▸ Assignment
Scan the records below for the line with "left elbow: (68, 170)" and the line with "nose: (44, 22)". Repeat those two lines and every line between them exactly, and nothing else.

▸ Stored entries
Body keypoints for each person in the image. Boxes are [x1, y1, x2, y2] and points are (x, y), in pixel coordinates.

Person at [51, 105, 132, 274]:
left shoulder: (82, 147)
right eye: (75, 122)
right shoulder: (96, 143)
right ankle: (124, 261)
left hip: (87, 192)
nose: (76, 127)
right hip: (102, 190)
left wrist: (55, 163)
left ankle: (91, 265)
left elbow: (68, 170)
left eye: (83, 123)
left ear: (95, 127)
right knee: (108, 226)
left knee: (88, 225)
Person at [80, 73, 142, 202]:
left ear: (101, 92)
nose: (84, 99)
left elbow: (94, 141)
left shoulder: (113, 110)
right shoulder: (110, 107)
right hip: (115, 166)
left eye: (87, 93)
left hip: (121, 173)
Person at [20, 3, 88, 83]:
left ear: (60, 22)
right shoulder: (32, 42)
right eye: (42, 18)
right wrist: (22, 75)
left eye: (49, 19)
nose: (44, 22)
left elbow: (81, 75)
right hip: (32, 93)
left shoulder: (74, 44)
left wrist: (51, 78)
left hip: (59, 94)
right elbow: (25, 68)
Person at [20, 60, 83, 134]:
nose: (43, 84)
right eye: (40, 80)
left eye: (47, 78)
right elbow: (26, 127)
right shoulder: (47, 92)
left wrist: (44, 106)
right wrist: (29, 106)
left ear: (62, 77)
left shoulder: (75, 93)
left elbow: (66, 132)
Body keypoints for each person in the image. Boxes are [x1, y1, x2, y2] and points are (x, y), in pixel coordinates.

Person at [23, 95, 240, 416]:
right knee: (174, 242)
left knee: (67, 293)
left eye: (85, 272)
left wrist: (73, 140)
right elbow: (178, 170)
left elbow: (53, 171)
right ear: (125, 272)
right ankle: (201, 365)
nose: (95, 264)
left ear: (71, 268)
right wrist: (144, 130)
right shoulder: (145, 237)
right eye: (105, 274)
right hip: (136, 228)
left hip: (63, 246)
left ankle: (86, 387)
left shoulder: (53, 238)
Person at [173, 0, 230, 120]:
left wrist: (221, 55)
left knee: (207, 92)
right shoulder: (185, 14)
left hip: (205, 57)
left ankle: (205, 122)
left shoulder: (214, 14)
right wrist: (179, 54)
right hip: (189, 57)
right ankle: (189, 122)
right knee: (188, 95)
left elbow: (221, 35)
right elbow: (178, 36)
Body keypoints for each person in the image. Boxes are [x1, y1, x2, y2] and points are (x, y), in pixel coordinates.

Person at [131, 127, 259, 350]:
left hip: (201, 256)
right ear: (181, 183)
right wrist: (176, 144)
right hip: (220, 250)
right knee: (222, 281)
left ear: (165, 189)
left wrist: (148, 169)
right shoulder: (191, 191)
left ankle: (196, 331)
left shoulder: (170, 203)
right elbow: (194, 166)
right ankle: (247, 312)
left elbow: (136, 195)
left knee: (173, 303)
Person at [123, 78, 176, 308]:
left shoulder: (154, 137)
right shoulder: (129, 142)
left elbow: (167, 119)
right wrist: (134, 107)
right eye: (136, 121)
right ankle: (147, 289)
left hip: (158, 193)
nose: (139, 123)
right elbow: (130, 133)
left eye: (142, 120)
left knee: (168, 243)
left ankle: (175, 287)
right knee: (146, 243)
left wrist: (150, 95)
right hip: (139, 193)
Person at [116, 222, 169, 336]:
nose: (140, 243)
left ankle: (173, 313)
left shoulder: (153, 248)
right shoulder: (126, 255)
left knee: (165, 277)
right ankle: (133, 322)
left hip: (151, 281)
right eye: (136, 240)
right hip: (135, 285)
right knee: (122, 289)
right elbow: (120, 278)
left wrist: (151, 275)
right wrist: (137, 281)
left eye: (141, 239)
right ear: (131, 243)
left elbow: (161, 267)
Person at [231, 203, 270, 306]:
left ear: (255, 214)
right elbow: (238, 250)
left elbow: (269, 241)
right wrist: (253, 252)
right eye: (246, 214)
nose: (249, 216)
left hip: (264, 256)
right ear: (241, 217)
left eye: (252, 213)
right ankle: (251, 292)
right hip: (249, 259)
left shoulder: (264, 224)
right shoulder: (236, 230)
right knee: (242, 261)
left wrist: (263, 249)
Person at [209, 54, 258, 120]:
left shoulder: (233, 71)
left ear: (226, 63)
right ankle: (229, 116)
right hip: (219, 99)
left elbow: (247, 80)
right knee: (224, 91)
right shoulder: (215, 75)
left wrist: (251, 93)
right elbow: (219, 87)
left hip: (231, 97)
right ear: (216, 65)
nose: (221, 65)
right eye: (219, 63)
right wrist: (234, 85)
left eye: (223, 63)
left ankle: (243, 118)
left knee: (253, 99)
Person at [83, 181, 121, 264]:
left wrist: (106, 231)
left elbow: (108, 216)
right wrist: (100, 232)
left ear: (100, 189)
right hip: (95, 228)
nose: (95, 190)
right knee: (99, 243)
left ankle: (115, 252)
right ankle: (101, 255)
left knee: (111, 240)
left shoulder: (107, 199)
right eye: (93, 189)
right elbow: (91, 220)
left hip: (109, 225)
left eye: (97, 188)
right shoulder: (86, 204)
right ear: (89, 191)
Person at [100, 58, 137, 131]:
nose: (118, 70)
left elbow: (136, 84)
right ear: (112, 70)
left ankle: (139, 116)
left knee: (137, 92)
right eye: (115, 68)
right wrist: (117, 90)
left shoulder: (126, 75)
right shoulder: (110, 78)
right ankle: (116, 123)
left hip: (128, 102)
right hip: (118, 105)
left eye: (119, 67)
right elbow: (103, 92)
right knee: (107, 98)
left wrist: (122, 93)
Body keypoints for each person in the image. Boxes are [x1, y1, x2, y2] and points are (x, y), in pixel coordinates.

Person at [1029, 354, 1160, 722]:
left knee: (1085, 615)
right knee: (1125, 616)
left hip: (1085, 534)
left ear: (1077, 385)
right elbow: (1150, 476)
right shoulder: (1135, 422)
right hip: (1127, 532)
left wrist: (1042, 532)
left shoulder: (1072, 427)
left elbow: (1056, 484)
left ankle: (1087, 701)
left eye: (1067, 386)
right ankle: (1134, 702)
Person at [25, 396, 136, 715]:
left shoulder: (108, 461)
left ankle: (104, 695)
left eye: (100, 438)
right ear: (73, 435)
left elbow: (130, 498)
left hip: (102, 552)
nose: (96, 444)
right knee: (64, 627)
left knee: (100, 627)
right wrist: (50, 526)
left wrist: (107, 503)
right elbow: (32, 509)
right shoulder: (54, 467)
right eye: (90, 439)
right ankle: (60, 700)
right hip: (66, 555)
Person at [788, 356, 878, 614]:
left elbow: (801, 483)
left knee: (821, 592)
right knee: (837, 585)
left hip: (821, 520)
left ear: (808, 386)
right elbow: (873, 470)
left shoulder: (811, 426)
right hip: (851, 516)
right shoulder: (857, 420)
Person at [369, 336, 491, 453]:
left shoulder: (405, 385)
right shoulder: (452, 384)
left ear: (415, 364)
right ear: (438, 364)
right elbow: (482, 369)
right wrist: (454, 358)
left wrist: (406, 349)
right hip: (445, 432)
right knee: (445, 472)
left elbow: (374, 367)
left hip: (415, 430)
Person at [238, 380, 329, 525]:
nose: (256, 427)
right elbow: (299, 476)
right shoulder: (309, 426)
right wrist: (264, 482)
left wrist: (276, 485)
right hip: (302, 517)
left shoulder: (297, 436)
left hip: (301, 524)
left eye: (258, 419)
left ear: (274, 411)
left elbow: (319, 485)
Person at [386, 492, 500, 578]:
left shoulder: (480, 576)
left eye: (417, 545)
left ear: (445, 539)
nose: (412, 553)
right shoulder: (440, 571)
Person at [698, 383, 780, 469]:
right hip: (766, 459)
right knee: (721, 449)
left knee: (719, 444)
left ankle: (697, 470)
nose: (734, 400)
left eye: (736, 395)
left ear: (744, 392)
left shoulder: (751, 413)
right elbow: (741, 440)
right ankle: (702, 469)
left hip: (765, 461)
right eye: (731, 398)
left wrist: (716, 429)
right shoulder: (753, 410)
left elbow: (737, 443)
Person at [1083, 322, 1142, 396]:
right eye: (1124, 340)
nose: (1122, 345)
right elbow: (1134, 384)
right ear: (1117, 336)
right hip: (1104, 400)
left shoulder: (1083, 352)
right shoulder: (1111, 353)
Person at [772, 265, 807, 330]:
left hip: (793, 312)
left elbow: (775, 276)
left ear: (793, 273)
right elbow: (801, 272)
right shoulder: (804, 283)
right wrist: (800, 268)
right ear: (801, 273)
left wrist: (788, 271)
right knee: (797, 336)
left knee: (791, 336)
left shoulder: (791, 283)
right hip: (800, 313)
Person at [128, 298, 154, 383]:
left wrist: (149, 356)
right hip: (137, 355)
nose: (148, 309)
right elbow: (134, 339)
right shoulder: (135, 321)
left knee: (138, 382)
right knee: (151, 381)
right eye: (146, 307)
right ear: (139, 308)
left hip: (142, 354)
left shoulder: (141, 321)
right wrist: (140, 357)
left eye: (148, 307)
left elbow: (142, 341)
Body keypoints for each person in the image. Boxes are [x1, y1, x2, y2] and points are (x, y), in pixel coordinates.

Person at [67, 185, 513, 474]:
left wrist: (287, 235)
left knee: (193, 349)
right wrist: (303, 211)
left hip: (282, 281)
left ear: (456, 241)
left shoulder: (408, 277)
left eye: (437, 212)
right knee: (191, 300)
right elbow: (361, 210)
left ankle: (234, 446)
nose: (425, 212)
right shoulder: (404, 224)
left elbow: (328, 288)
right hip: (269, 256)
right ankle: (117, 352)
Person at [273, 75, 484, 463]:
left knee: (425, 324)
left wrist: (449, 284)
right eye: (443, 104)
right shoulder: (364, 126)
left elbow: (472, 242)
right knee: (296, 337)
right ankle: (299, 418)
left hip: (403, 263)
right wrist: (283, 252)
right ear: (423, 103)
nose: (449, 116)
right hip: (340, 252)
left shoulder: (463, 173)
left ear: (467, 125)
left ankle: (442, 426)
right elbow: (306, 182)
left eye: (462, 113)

▸ Response box
left elbow: (68, 170)
left eye: (83, 123)
left ear: (95, 127)
right knee: (108, 226)
left knee: (88, 225)
Person at [80, 73, 142, 202]:
left ear: (101, 92)
nose: (84, 99)
left elbow: (94, 141)
left shoulder: (113, 110)
right shoulder: (110, 107)
right hip: (115, 166)
left eye: (87, 93)
left hip: (121, 173)
Person at [20, 3, 88, 83]:
left ear: (60, 22)
right shoulder: (32, 42)
right eye: (42, 18)
right wrist: (22, 75)
left eye: (49, 19)
nose: (44, 22)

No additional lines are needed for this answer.